The Society grasped the importance of debate, and recognized that the movement was more likely to convince people of their side through fair and open hearings, believing that in the end the truth will emerge and their positions would be vindicated. Its growth did not depend on large conservative foundations; it was funded mainly by in-kind contributions and membership dues. It did not undertake litigation, though it did create a pro bono clearing house. Its most direct output was debate, through which it identified and developed conservative issues. Importanly, proximity can breed creativity by facilitating unplanned interactions and arguments and increasing the emotional intensity of scholarly interaction. The Federalists offered the platform for this proximity.
The two conservative public interest law firms to emerge from this new and improved movement were the Institute of Justice (IJ) and the Center for Individual Rights (CIR). Of the two, IJ is larger, with a budget three times that of CIR. One of the great ideas was to defend individuals of all races that were being crushed by a bureaucracy that comes from unnecessary expansion of the government, for which the conservative descriptive moniker “empowerment” was created and exploited.
Was this shift inevitable? On a micro level, I suppose I could have remained in Venice Beach, representing drug dealers and evicted tenants until my pony tail went gray, rather than moving to Washington to prosecute terrorists. I would have been true to the predominant UCLA ethos, circa 1986. Who knows whether my altered course would not play out at the macro evel? Reading The Rise of the Conservative Movement , it is clear that a selected few were prescient. History could indeed have very well have been different, just as a U.S. without John Adams might have remained under the British yolk.

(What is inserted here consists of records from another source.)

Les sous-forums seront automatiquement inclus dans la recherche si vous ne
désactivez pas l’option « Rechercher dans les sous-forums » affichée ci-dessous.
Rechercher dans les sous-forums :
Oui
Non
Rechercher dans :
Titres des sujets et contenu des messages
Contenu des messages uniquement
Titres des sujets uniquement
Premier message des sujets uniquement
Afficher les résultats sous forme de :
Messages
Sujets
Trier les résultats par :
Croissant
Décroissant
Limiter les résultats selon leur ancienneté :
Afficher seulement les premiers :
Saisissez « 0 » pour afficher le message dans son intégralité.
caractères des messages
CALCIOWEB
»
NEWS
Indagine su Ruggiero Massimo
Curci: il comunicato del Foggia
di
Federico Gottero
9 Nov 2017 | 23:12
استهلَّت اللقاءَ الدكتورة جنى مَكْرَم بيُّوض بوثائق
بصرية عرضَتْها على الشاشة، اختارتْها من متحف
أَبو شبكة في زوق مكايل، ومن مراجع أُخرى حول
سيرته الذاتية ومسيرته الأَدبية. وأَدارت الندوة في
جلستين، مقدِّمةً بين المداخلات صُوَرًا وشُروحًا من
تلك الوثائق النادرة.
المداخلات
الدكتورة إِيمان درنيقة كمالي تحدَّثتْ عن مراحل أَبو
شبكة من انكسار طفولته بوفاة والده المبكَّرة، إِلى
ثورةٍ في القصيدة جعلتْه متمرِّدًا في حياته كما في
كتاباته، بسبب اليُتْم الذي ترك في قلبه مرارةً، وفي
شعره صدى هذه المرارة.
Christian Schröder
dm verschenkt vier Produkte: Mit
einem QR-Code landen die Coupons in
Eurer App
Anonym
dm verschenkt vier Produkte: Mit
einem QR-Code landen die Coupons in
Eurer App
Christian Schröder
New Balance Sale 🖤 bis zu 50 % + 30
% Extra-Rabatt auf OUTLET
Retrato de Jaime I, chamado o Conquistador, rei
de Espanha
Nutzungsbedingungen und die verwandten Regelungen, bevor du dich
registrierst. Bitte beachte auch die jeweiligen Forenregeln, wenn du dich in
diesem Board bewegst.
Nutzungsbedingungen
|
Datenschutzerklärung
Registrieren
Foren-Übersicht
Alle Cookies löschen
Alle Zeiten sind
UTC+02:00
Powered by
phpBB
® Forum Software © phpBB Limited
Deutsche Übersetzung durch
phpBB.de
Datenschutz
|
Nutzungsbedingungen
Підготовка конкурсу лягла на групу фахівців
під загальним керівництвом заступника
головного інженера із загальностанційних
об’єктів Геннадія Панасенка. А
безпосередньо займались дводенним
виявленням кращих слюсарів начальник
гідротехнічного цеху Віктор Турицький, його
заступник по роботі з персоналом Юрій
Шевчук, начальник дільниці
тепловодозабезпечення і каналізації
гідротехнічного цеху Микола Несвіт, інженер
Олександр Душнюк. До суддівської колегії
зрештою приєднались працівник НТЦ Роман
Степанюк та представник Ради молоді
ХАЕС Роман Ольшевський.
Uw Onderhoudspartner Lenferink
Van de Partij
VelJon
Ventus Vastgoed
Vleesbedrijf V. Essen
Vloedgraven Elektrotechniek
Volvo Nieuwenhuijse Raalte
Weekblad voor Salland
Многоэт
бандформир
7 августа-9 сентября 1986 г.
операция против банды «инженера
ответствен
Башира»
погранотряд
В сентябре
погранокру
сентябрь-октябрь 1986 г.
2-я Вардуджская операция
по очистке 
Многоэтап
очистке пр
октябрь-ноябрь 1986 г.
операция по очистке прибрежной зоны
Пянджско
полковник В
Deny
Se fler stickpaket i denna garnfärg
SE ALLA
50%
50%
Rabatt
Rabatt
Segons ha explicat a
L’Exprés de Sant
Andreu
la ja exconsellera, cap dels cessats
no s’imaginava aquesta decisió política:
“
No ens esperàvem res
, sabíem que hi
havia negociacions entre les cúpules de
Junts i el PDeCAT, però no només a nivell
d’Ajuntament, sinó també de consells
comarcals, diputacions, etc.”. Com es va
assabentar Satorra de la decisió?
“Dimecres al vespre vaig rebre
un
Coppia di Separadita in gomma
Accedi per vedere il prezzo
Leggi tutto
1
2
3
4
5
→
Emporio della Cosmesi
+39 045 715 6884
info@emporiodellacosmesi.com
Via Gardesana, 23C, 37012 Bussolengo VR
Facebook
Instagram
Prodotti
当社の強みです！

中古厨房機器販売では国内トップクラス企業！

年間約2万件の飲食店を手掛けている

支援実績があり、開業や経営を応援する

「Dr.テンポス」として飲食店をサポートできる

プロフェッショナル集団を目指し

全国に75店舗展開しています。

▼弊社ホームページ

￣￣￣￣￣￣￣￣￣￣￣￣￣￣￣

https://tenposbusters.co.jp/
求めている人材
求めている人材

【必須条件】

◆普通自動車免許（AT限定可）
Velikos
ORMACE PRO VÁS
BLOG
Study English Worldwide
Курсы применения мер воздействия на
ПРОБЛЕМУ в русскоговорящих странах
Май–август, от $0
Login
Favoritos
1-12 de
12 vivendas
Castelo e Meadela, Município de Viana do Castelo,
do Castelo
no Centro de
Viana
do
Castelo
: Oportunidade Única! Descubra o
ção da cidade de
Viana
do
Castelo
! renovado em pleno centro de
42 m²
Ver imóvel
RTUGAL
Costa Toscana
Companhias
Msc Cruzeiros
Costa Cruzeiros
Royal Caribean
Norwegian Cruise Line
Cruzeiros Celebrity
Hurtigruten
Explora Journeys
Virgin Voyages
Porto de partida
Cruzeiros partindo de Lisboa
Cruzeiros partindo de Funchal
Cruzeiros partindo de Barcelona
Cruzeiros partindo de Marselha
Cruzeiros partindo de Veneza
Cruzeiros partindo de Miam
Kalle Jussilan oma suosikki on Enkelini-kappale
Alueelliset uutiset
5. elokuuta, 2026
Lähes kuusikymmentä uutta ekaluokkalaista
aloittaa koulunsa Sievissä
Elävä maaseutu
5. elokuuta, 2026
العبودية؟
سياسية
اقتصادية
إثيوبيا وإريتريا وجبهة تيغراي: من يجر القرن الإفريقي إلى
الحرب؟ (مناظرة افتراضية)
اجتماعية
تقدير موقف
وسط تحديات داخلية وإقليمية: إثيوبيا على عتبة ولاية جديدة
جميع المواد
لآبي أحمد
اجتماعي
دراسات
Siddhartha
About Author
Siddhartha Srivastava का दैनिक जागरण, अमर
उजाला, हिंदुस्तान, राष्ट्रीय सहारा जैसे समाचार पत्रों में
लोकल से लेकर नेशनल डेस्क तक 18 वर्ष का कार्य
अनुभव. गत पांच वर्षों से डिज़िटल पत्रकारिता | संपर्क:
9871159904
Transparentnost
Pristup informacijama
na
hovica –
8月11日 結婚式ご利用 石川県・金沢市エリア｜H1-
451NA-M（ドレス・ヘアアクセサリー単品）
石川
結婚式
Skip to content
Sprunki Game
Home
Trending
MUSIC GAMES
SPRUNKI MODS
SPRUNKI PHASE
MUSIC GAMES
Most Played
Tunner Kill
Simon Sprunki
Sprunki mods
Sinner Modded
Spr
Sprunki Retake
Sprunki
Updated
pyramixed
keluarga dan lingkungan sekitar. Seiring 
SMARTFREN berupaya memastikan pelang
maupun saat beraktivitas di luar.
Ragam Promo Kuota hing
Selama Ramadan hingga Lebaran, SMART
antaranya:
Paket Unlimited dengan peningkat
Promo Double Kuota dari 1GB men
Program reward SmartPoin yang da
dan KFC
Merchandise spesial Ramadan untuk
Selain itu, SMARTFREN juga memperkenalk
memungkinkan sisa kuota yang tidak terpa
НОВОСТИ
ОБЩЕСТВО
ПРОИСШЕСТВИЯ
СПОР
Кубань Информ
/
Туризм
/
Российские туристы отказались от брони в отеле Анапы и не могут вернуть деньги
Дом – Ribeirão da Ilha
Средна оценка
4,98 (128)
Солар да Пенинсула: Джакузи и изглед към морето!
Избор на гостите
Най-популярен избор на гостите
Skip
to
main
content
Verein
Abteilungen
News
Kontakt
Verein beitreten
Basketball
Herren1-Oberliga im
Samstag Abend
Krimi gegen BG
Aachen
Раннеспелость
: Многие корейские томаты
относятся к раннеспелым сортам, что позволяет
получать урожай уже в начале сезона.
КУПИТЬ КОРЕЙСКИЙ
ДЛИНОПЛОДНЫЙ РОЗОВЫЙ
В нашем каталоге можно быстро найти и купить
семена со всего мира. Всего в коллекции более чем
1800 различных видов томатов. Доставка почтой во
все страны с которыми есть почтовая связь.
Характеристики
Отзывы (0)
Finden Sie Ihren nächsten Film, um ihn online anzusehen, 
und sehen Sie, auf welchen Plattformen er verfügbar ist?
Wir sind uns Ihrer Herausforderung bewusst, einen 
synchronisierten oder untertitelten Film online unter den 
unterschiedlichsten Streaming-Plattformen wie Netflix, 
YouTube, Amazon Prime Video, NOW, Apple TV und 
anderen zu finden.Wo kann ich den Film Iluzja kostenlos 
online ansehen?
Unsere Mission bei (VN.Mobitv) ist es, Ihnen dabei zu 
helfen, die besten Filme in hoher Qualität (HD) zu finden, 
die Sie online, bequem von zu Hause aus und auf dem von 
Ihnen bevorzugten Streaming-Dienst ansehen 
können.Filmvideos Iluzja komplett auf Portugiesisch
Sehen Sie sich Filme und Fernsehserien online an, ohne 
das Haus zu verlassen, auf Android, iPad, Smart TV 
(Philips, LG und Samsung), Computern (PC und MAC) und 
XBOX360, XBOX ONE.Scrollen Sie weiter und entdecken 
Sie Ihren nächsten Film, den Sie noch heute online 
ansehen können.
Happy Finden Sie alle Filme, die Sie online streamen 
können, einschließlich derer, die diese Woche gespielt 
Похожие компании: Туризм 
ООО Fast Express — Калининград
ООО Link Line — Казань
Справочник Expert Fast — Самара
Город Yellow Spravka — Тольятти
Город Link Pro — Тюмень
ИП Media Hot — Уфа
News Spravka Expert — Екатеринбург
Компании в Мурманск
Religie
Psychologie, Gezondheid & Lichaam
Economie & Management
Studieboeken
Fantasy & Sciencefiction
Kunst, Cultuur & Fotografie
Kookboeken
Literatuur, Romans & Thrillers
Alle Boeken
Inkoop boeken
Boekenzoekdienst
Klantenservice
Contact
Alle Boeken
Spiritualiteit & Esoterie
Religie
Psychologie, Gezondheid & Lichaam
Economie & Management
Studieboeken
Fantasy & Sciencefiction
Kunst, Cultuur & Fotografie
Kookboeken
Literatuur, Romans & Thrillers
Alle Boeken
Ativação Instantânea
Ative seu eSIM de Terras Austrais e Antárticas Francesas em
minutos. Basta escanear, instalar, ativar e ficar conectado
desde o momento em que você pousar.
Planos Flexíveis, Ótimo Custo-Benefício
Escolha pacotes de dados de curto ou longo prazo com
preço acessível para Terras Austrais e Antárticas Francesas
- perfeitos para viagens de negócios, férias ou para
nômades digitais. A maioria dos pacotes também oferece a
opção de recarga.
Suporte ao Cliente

To Teles, American political history has been marked by long periods in which one ideological “team outcompetes the other, producing institutional and policy change in its preferred direction for decades.” To him, ideas are especially important. Political movements can attain a durable advantage by identifying their own ideas with common sense, intellectual seriousness, responsibility, professionalism and ordinary decency, while claiming that their opponents ideas of “off the wall.” By the 1960s, legal liberalism had come to be associated, especially among the young, with idealism, the individual, civil rights, and a concern with justice, while conservatism was tarred with the brush of self-interest, and unseemly ties to business and other large concentrations of power, along with a lack of concern for racial justice. This, thankfully, is no longer the case, thanks to the rise of the conservative legal movement.
The views in this article are not those of the Department of Justice.